Since taking office, Biden has spoken to Xi only once by telephone, in February. The conversation stretched two hours, and Biden at one point warned Xi that it was a mistake to predict the United States’ demise based on incidents like the January 6 insurrection attempt.

In ways large and small, China has provided the backdrop of his administration, from the coronavirus pandemic to infrastructure negotiations to persistent questions about American democracy. The President has argued that a robust economic recovery is the best way for the United States to retain its strength abroad.

“There are a number of dimensions in our approach to China that may not have China in the label,” a US official told CNN. Domestic success, in the eyes of Biden and his team, is a crucial component of demonstrating the strength of an administration pushing to re-assert itself on the global stage — and bring key Western allies along with it.

Even in Europe last week, China — not Russia — was the dominant point of discussion at Group of 7 and NATO summits ahead of Biden’s meeting with Putin in Geneva. Even with the Russian president, it was on the agenda; Biden said ahead of the summit that Russia was “getting squeezed by China.”

# WORK ITEM
Can you sum up the text on Biden and China in two sentences?

# EXTRACTED DATA

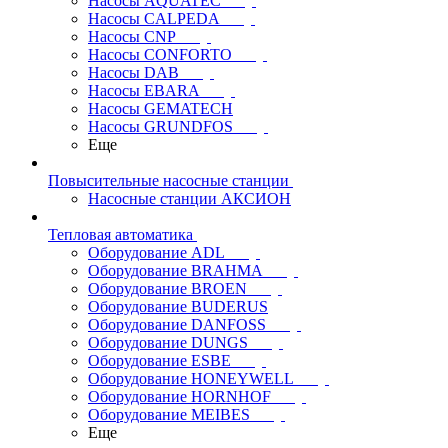
Насосы AQUATEC
Насосы CALPEDA
Насосы CNP
Насосы CONFORTO
Насосы DAB
Насосы EBARA
Насосы GEMATECH
Насосы GRUNDFOS
Еще
Повысительные насосные станции
Насосные станции АКСИОН
Тепловая автоматика
Оборудование ADL
Оборудование BRAHMA
Оборудование BROEN
Оборудование BUDERUS
Оборудование DANFOSS
Оборудование DUNGS
Оборудование ESBE
Оборудование HONEYWELL
Оборудование HORNHOF
Оборудование MEIBES
Еще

# RESPONSE TO THIS TASK
Biden has spoken to Xi only once, in a two-hour February phone call in which he warned that it was a mistake to predict America's demise based on incidents like the January 6 insurrection attempt. China has been the backdrop of his administration, and he argues that a robust economic recovery is the best way for the United States to retain its strength abroad, while China dominated discussion at the recent G7 and NATO summits and even came up ahead of his meeting with Putin.